David Chalmin is a French composer, producer, sound engineer and musician and also a member of the trio Triple Sun.
Massimo Pupillo is a bass and double bass player and composer best known for being the bassist of Zu.
Lastly, Raphaël Séguinier began to focus on percussion at the age of 15, after four years of studying piano. He developed, throughout his international career, a personal style that has led him to play with numerous high profile bands and artists.
On Moondog (released via Deutsche Grammophon), they all come together to produce what it, quite easily, one of the finest classical works of art I have heard in the past decade.
1. 'Lullaby (2 West 46th Street)'
2. 'Oboe Round'
3. 'Bird's Lament'
4. 'All Is Loneliness'
5. 'Elf Dance'
6. 'Bumbo'
7. 'To A Sea Horse'
8. 'Tugboat Toccata'
9. 'New Amsterdam'
Manhattan in the Sixties. Every day, at the corner of 54th and Sixth, stood an imposing blind man with a druidic beard, dressed and helmeted like a Viking.

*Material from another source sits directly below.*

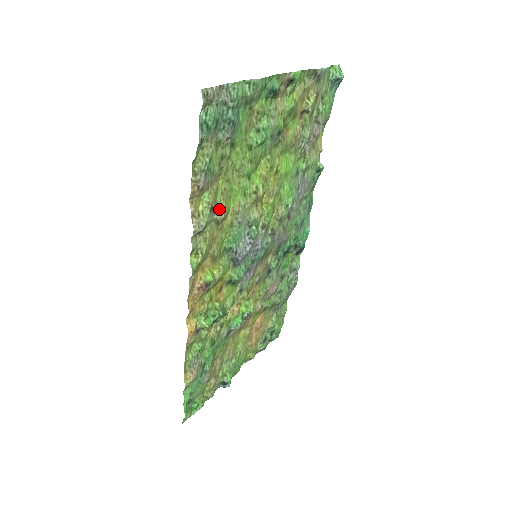
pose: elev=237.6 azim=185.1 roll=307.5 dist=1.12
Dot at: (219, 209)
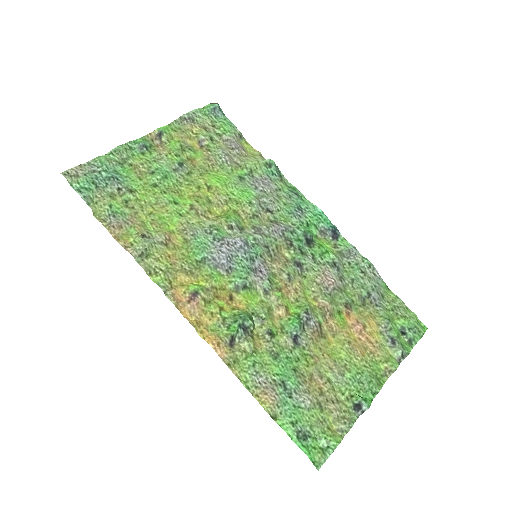
Dot at: (156, 234)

Every day, he played music with home-made percussion instruments and declaimed poems. A simple eccentric or picturesque figure?
No. Louis Thomas Hardin, called 'Moondog', was one of the true geniuses of his time. And even one of the geniuses of all time, prolific and visionary, capable of linking Bach, jazz and Amerindian rhythms, writing mini-symphonies, madrigals, piano pieces, highbrow makeshifts.
His art? A rare treasure accessible to all, as unique as it is universal. His life? A solitary odyssey strewn with encounters – from Philip Glass to Charlie Parker (to whom he dedicated Bird’s Lament, his best-known song), and from Leonard Bernstein to Stephan Eicher.
This extraordinary career ended in Germany, at the heart of this Europe where he always felt like a child in exile. As time went on, Moondog's admirers would include Igor Stravinsky, Arturo Toscanini, Paul Simon, Frank Zappa, Janis Joplin, John Zorn, Sophie Calle, Damon Albarn, Jarvis Cocker, Philippe Starck, Antony Hegarty, Riad Sattouf et al.
And so, what we have is Katia Labèque bringing forth a selection of pieces rearranged with the group Triple Sun (David Chalmin, Massimo Pupillo and Raphaël Séguinier) that are quite stunning in their arrangements.
These performances, both free and respectful, never lose sight of the author's quest for rigor and balance and demonstrate to what degree Moondog's music is also, quite simply, an appeal to constant motion.